Exercise instructions:
Carry on the forum thread about scraping a web page with Selenium and BeautifulSoup, starting right after its last line.
─── Text section ───
Any idea why? Any ideas on how to fix it or where to look to learn?

First of all, the issue is also reproducible for me in the latest Chrome (with chromedriver 2.34 - also currently latest) - not yet sure what's happening at the moment. Workaround: Firefox worked for me perfectly.
And, I would add an extra step in between driver.get() and HTML parsing - an explicit wait to let the page properly load until the desired condition would be true:
import bs4 as bs
from selenium import webdriver
from selenium.webdriver.common.by import By
from selenium.webdriver.support.wait import WebDriverWait
from selenium.webdriver.support import expected_conditions as EC
driver = webdriver.Firefox()
driver.get('https://app.chatra.io/')
wait = WebDriverWait(driver, 10)
wait.until(EC.visibility_of_element_located((By.ID, "signin-email")))
html = driver.execute_script('return document.documentElement.outerHTML')
soup = bs.BeautifulSoup(html, 'html.parser')
print(soup.prettify())
Note that you also needed to call prettify() - it's a method.

There are several aspects to the issue you are facing as below :
As you are trying to take help of BeautifulSoup so if you try to use urlopen from urllib.request the error says it all :
urllib.error.HTTPError: HTTP Error 403: Forbidden
Which means urllib.request is getting detected and HTTP Error 403: Forbidden is raised. Hence using webdriver from selenium makes sense.
Next, when you take help of ChromeDriver and Chrome initially the Website opens and renders. But soon ChromeDriver being a WebDriver is detected and ChromeDriver is unable to parse the <head> & <body> tags. You see the minimal header as :
<!DOCTYPE html>
<html xmlns="http://www.w3.org/1999/xhtml" class="supports cssfilters flexwrap chrome webkit win hover web"></html>
Finally, when you take help of GeckoDriver and Firefox Quantum the Website opens and renders properly as follows :
Code Block :
from selenium import webdriver
from bs4 import BeautifulSoup as soup
driver = webdriver.Firefox(executable_path=r'C:\Utility\BrowserDrivers\geckodriver.exe')
driver.get('https://app.chatra.io/')
─── Data excerpt ───
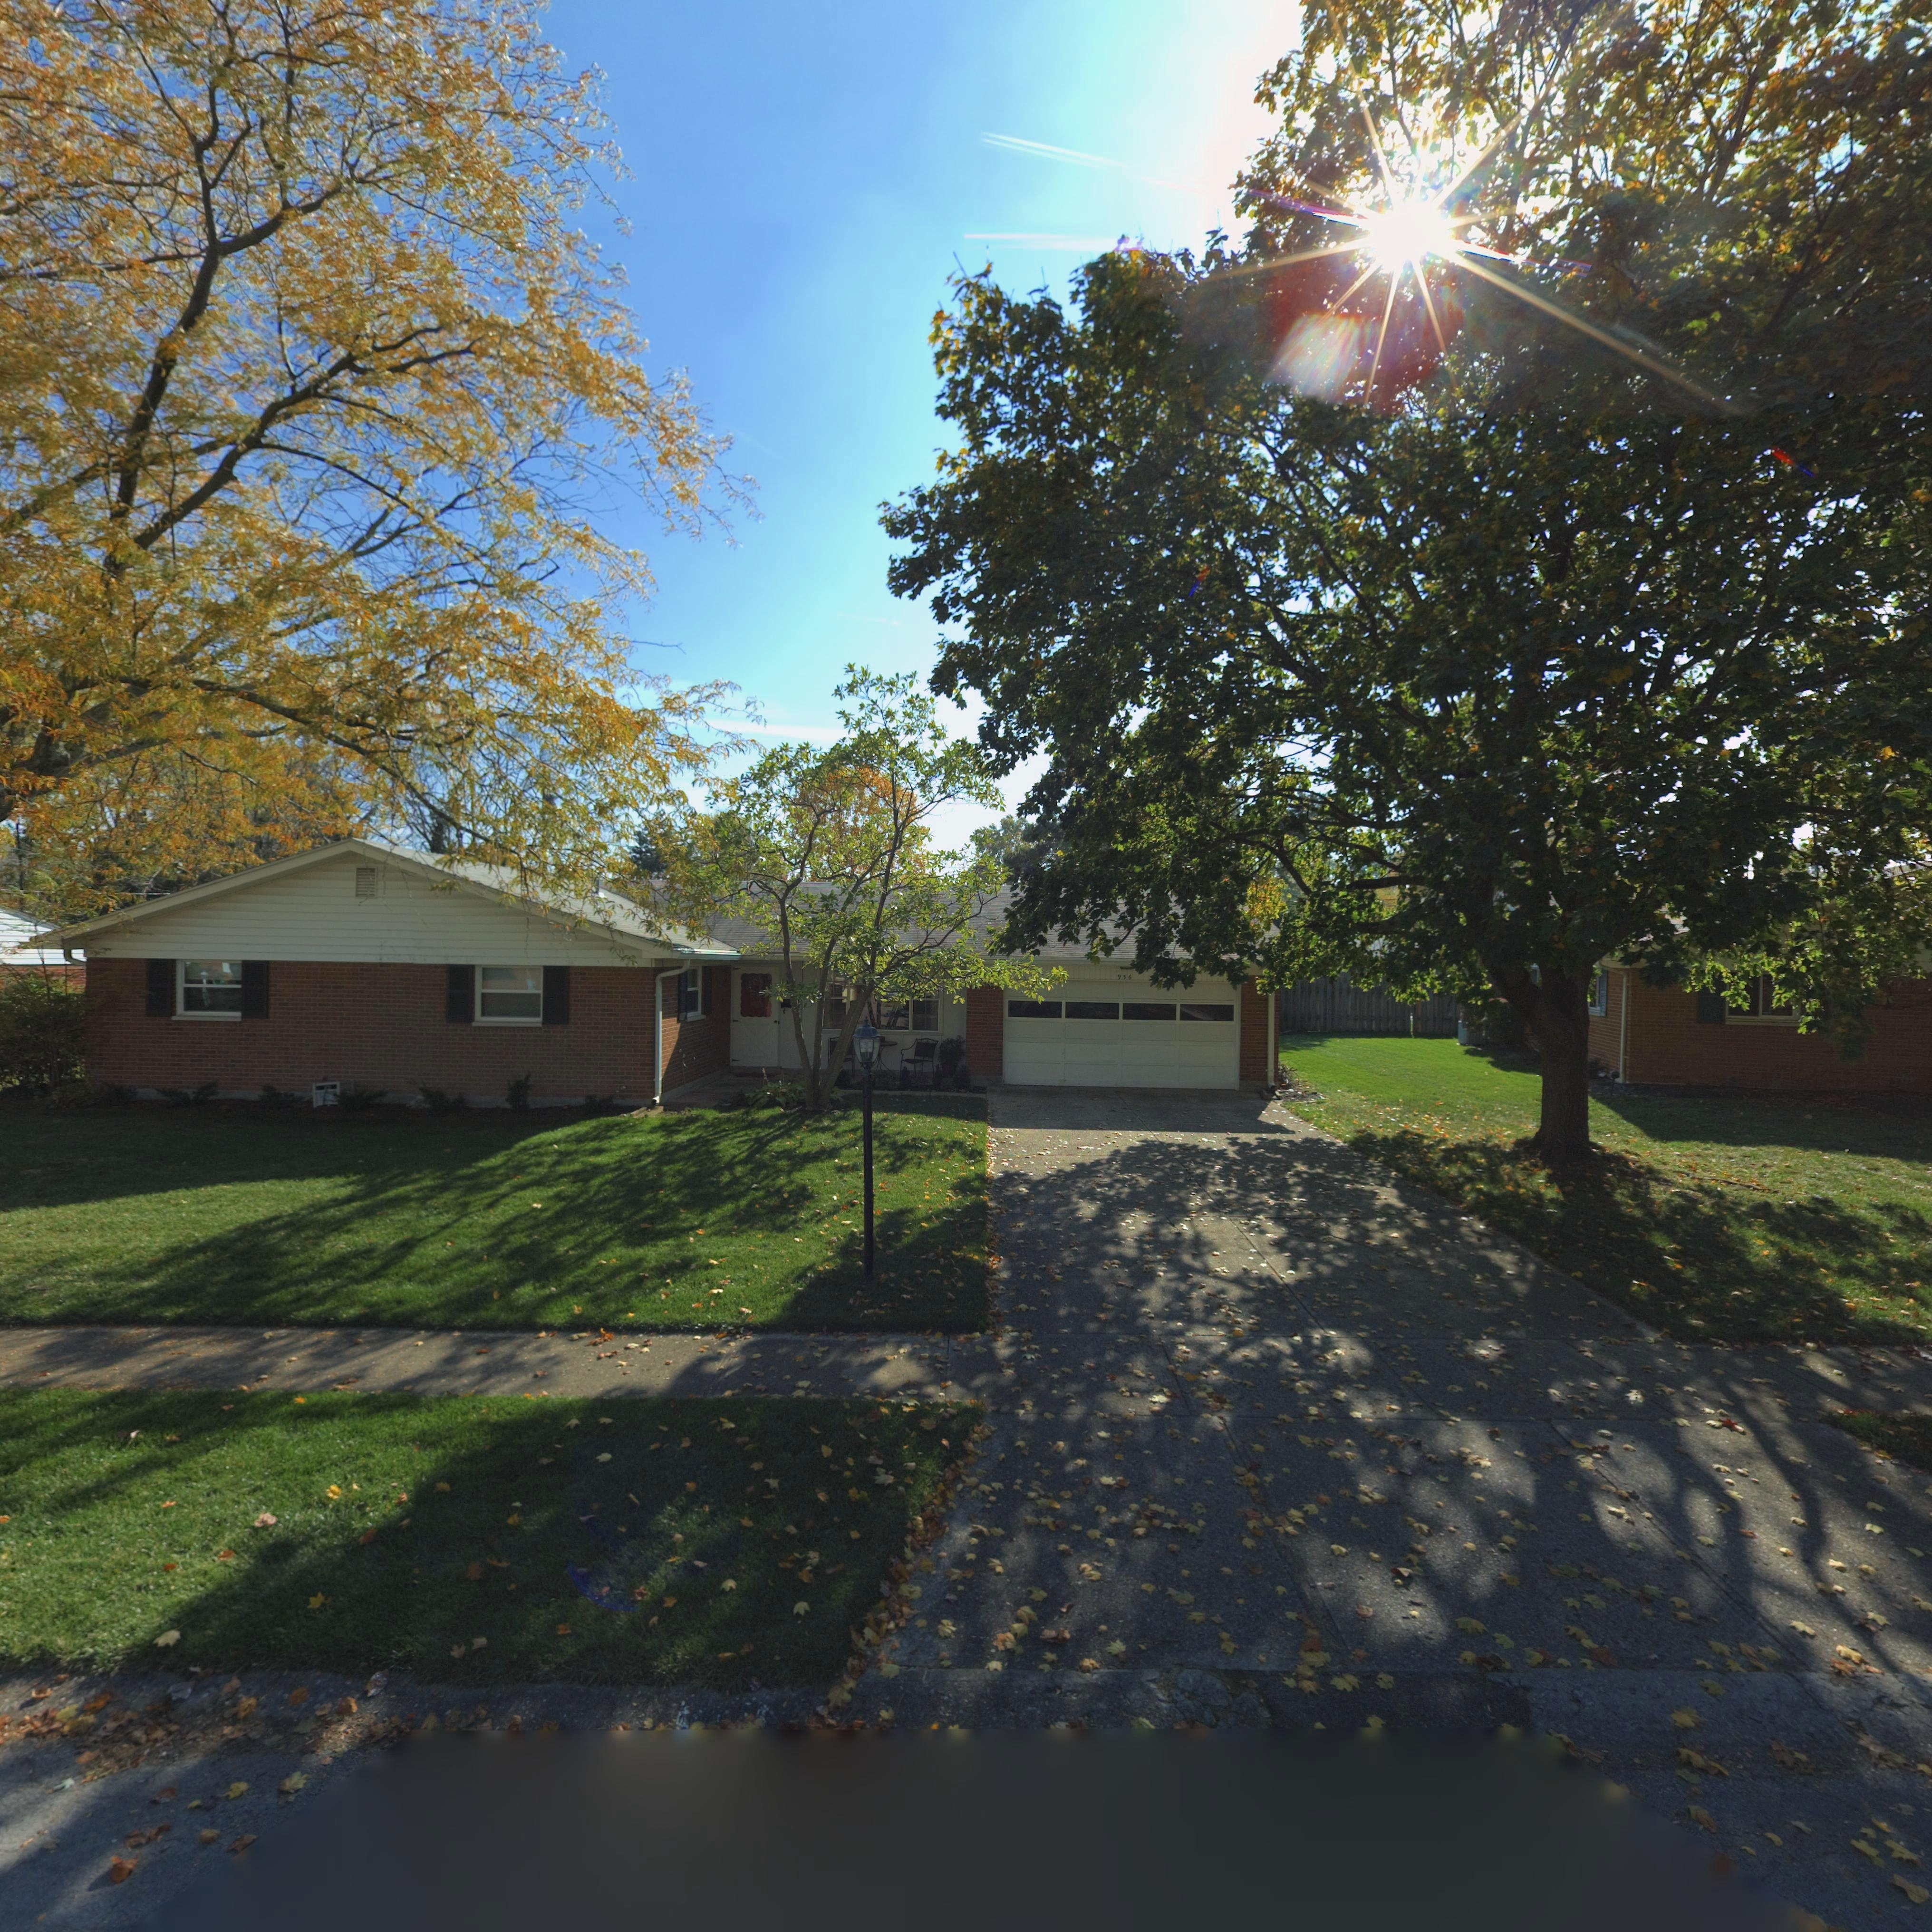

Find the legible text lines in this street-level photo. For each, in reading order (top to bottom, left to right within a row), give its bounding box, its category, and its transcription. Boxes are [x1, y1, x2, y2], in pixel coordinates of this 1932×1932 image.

[1117, 974, 1132, 980] StreetNumber: 956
───
Exercise output:
html = driver.execute_script('return document.documentElement.outerHTML')
pagesoup = soup(html, "html.parser")
print(pagesoup)
Console Output :
<html class="supports cssfilters flexwrap firefox gecko win hover web"><head>
<link class="" href="https://app.chatra.io/b281cc6b75916e26b334b5a05913e3eb18fd3a4d.css?meteor_css_resource=true&_g_app_v_=51" rel="stylesheet" type="text/css"/>
<meta charset="utf-8"/>
<meta content="IE=edge" http-equiv="X-UA-Compatible"/>
<meta content="width=device-width, initial-scale=1, maximum-scale=1, minimum-scale=1, user-scalable=no, viewport-fit=cover" name="viewport"/>
.
.
.
<em>··· Chatra</em>
.
.
.
</div></body></html>
Adding prettify to the soup extraction :
Code Block :
from selenium import webdriver
from bs4 import BeautifulSoup as soup
driver = webdriver.Firefox(executable_path=r'C:\Utility\BrowserDrivers\geckodriver.exe')
driver.get('https://app.chatra.io/')
html = driver.execute_script('return document.documentElement.outerHTML')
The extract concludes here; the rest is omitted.